$K$-theory of union of smooth curves. Is there a method that one can calculate algebraic $K$ theory of a number of smooth curves with some singularity points corresponding to the intersection points of two different curves, given we know the $K$ groups of each curve? (For example bunch of projective lines with some intersecting points)
 A: Question: "Is there a method that one can calculate algebraic K theory of a number of smooth curves with some singularity points corresponding to the intersection points of two different curves, given we know the K groups of each curve?"
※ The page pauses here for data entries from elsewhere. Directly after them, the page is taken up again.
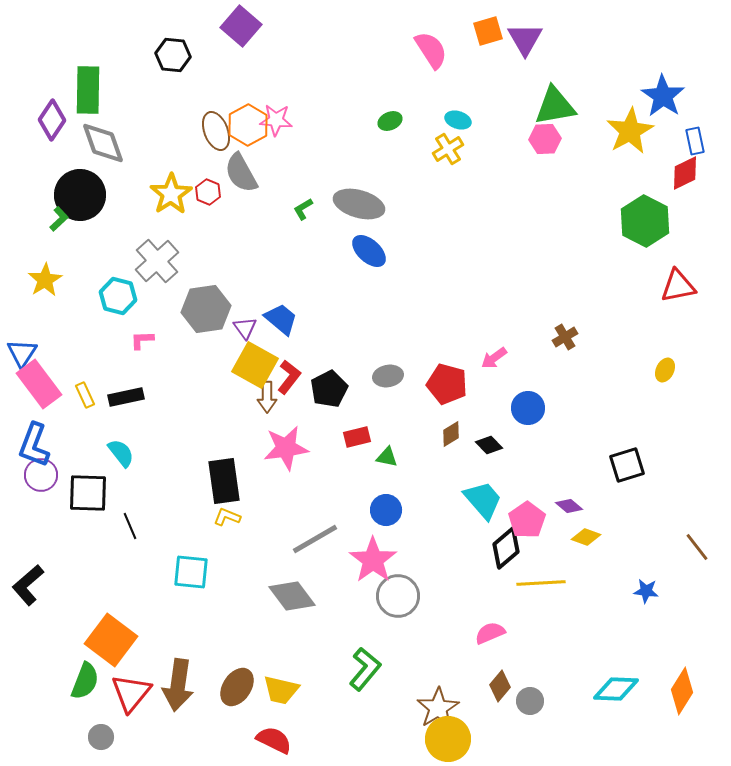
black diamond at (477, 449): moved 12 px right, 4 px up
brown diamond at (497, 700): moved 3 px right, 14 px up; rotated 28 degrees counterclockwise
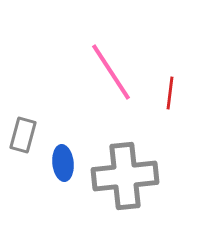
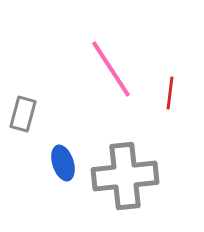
pink line: moved 3 px up
gray rectangle: moved 21 px up
blue ellipse: rotated 12 degrees counterclockwise
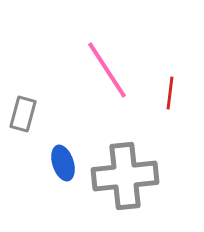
pink line: moved 4 px left, 1 px down
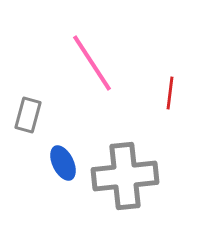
pink line: moved 15 px left, 7 px up
gray rectangle: moved 5 px right, 1 px down
blue ellipse: rotated 8 degrees counterclockwise
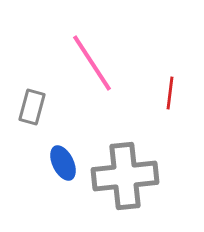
gray rectangle: moved 4 px right, 8 px up
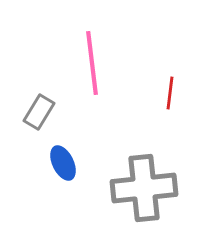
pink line: rotated 26 degrees clockwise
gray rectangle: moved 7 px right, 5 px down; rotated 16 degrees clockwise
gray cross: moved 19 px right, 12 px down
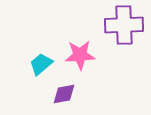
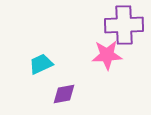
pink star: moved 27 px right
cyan trapezoid: rotated 15 degrees clockwise
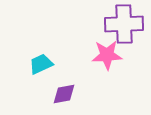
purple cross: moved 1 px up
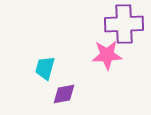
cyan trapezoid: moved 4 px right, 4 px down; rotated 50 degrees counterclockwise
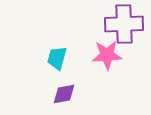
cyan trapezoid: moved 12 px right, 10 px up
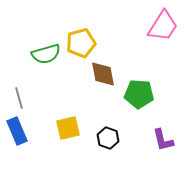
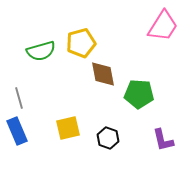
green semicircle: moved 5 px left, 3 px up
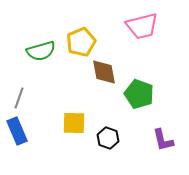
pink trapezoid: moved 21 px left; rotated 44 degrees clockwise
yellow pentagon: moved 1 px up; rotated 8 degrees counterclockwise
brown diamond: moved 1 px right, 2 px up
green pentagon: rotated 16 degrees clockwise
gray line: rotated 35 degrees clockwise
yellow square: moved 6 px right, 5 px up; rotated 15 degrees clockwise
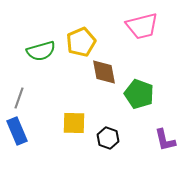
purple L-shape: moved 2 px right
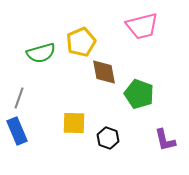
green semicircle: moved 2 px down
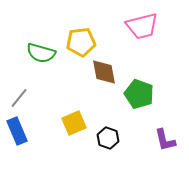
yellow pentagon: rotated 16 degrees clockwise
green semicircle: rotated 32 degrees clockwise
gray line: rotated 20 degrees clockwise
yellow square: rotated 25 degrees counterclockwise
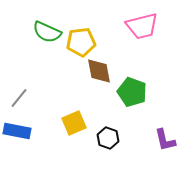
green semicircle: moved 6 px right, 21 px up; rotated 8 degrees clockwise
brown diamond: moved 5 px left, 1 px up
green pentagon: moved 7 px left, 2 px up
blue rectangle: rotated 56 degrees counterclockwise
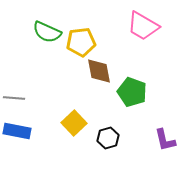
pink trapezoid: moved 1 px right; rotated 44 degrees clockwise
gray line: moved 5 px left; rotated 55 degrees clockwise
yellow square: rotated 20 degrees counterclockwise
black hexagon: rotated 25 degrees clockwise
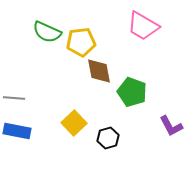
purple L-shape: moved 6 px right, 14 px up; rotated 15 degrees counterclockwise
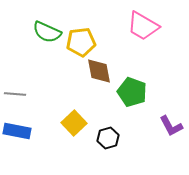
gray line: moved 1 px right, 4 px up
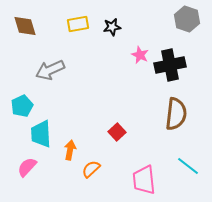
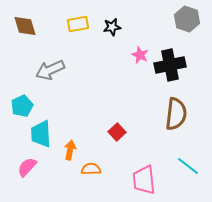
orange semicircle: rotated 42 degrees clockwise
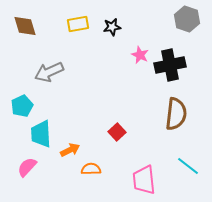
gray arrow: moved 1 px left, 2 px down
orange arrow: rotated 54 degrees clockwise
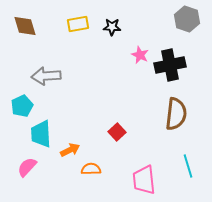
black star: rotated 12 degrees clockwise
gray arrow: moved 3 px left, 4 px down; rotated 20 degrees clockwise
cyan line: rotated 35 degrees clockwise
Answer. Let $C:=C_1 \cup C_2$ and let $Z:=C_1 \cap C_2$ with $U:=C-Z$ the open complement. There is a long exact localization sequence
$$ \cdots \rightarrow K_{i+1}(U) \rightarrow K_i(Z) \rightarrow K_i(C) \rightarrow K_i(U) \rightarrow K_{i-1}(Z) \rightarrow \cdots $$
hence if you know the K-theory of the complement $U$ and $Z$ then you can calculate $K_i(C)$. If $Z:=\{p_1,..,p_l\}$ is the $l$ singular points on $C$, let  $C'_1:=C_1-\{p_1,..,p_l\}$ and $C'_2:=C_2-\{p_1,..,p_l\}$.
It follows $U = C'_1 \cup C'_2$ is the disjoint union of the two smooth curves $C_1',C_2'$. Hence $K_i(U) \cong K_i(C_1') \oplus K_i(C'_2)$.
You get the long exact sequence
$$ \cdots \rightarrow K_{i+1}(C_1')\oplus K_{i+1}(C_2') \rightarrow K_i(Z) \rightarrow K_i(C) \rightarrow K_i(C_1')\oplus K_i(C_2') \rightarrow K_{i-1}(Z) \rightarrow \cdots $$
For algebraic K-theory there is the long exact localization sequence and the Mayer-Vietoris sequence. A systematic use of the MV sequence sequences can be used to calculate the algebraic K-theory $K_i(X)$ of $X$ in terms of an open cover $U_i$ of $X$. I believe this holds for singular curves but do not have a precise reference.